In the city however, our quartet is soon captured by the alien race the
Daleks, men that have been so mutated by radiation tht they are now
mere lumps of life who are confined to man-high metal machines (that look
suspiciously like saltpots). Thing is, the Daleks think the Doctor and
company are Thals, the other race living on the planet (and naturally the
Daleks's worst enemies), who, unlike them, have developed medicine against
radiation sickness - which the Daleks want to get their hands on. But our
quartet of heroes is already dieing from radiation sickness, and only
Susan still feels fit enough to fetch medicine from the TARDIS, for
themselves and the Daleks alike ... but ont he way, she meets the Thals, a
friendly and peaceful race (much in contrast to the Daleks), who have come
to the city in search of food and to make peace withthe Daleks ...
No such luck of course, the Daleks lure the Thals into an ambush and
kill their leader, and it is only thanks to our heroes (who have since
escaped from their cell) that the other Thals are saved.
But once out of the city and in the surrounding petrified forest, where
the Daleks can't follow - sionce they only can move on metal ground -, the
Doctor realizes they have forgotten a vital part of the TARDIS int he city
- however the Thals are unwilling to help them retrieve it, even though
the Daleks have by now come to realize the anti radiation medicine kills
them and they have by now grown so accustomed to radiation that they need
it to survive ... so they decide to contaminate the whole planet using the
radioactive waste they have got in spades.

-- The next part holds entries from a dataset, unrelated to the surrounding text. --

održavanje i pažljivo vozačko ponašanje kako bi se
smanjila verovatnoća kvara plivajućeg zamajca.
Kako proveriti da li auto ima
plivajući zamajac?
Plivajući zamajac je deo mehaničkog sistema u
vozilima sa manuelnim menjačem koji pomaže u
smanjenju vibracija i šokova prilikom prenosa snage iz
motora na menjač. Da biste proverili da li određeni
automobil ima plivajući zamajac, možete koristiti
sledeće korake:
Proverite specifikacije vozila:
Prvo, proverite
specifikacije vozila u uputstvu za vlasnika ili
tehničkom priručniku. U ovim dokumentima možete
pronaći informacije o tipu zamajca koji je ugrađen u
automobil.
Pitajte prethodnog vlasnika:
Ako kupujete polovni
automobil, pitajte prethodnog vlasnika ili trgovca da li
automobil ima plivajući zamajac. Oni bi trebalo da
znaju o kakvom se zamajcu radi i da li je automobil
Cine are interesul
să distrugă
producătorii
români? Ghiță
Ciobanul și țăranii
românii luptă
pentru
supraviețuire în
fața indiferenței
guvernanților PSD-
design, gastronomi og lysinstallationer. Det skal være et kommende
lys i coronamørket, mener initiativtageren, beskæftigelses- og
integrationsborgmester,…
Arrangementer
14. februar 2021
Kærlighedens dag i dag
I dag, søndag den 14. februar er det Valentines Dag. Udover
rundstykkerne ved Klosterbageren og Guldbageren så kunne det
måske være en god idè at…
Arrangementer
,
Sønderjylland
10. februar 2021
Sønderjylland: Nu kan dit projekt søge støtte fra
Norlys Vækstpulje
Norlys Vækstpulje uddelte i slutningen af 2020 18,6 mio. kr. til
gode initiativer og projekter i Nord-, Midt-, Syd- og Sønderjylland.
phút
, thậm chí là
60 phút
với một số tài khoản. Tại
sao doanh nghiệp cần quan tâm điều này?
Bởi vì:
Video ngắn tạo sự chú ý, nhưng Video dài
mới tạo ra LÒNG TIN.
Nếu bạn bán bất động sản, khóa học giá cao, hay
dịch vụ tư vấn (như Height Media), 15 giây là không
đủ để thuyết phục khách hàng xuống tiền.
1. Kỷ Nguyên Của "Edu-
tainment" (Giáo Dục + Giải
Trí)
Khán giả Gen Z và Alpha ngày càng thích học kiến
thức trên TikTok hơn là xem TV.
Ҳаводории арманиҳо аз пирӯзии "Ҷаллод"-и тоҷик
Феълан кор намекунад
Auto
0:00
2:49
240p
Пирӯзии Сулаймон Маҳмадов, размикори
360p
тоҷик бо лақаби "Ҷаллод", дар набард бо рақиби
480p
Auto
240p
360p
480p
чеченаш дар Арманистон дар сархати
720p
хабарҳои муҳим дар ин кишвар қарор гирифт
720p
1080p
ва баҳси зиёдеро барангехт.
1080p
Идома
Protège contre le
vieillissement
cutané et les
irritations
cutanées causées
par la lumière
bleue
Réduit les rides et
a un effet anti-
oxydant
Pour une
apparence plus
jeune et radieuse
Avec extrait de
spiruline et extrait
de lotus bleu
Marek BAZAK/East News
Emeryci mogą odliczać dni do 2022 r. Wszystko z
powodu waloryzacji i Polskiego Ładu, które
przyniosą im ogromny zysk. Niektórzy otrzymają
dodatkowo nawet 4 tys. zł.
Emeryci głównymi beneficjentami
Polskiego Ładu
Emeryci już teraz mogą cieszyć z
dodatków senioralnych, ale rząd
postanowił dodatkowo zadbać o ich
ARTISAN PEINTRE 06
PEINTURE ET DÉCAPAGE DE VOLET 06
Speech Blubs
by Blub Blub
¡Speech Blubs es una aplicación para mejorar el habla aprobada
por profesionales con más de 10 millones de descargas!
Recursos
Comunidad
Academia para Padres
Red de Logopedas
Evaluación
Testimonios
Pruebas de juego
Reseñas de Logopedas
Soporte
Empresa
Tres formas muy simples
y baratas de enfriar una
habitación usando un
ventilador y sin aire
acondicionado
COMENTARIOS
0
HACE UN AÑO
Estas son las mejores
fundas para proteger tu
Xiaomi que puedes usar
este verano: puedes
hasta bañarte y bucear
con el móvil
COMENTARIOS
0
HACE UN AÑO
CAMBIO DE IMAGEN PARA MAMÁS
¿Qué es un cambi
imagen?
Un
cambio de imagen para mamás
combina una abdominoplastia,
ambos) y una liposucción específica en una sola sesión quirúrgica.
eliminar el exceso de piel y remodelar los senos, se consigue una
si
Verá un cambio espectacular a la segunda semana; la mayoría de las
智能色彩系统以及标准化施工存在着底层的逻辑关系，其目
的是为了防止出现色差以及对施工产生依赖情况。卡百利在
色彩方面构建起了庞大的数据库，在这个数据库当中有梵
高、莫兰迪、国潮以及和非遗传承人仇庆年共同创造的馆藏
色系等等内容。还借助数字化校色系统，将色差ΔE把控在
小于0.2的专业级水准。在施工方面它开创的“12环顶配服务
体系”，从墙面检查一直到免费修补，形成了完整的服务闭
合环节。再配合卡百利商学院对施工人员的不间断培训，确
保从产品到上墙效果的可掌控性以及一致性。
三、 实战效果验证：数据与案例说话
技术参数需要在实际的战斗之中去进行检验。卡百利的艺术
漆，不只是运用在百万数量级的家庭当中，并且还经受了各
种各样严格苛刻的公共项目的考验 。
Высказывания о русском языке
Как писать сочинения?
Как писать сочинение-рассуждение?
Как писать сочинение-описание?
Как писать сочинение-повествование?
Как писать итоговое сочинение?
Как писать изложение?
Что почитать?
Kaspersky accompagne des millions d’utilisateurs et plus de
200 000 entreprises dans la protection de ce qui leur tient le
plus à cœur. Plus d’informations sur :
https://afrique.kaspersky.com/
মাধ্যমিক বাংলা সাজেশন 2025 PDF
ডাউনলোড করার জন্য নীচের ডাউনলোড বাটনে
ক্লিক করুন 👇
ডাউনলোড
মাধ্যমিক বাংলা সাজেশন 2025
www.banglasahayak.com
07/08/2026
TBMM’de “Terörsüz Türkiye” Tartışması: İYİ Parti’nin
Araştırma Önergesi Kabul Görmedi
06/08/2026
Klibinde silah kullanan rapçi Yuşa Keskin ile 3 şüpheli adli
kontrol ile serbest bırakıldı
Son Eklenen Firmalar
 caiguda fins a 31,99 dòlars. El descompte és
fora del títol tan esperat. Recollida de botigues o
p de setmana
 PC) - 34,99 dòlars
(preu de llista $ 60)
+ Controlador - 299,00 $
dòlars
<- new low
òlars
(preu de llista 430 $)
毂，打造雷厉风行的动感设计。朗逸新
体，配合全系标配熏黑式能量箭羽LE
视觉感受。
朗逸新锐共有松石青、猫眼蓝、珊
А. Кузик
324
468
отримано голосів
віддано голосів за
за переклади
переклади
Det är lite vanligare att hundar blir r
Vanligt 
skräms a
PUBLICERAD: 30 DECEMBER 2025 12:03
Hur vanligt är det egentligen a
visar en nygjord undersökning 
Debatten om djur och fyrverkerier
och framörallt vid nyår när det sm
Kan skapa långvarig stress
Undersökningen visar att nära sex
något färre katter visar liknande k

Eventually, the Doctor and Ian can convince the Thals they now have to
fight for their lives, and soon attack the city from the front and through
the swamp and caverns in the back alike, while the Doctor sabotages their
scanners and electricity supply - but eventually is recaptured by the
Daleks.
Still, in the end, good (meaning the Thals) triumphs, and once again
our heroes travel on ...
While the first, four-part-episode of Doctor Who, An
Unearthly Child, was a somewhat charming but hardly remarkable
stone age tale, this second episode (consisting of no less than 7 parts)
was the first sign of greatness, and maybe one of the series' best
episodes ever.
The Daleks is a tense, well-written sci-fi-thriller with hardly
a dull moment (despite its duration of almost three hours) and featuring a
much more multi-layered storyline than one would come to expect from a
children's program (which Doctor Who back then essentially
was).
With this episode, Doctor Who's future was more or less cemented, and
the series prolonged way past its initial 13 installments-run (it
eventually ran for 26 consecutive years and made a triumphant return with
a new series in 2005.
Especially the Daleks, even though they looked somewhat silly, became
hugely popular, and so it is not surprising that this episode was
eventually made into a movie - in 1965 as Doctor
Who and the Daleks, directed by Gordon Flemyng, produced by Amicus
and starring Peter Cushing in the William Hartnell-role. But even though
the film had a bigger budget and the duration was cut in half - which
should have resulted in an even tenser narration -, the film never
achieved the same quality as the tv-show.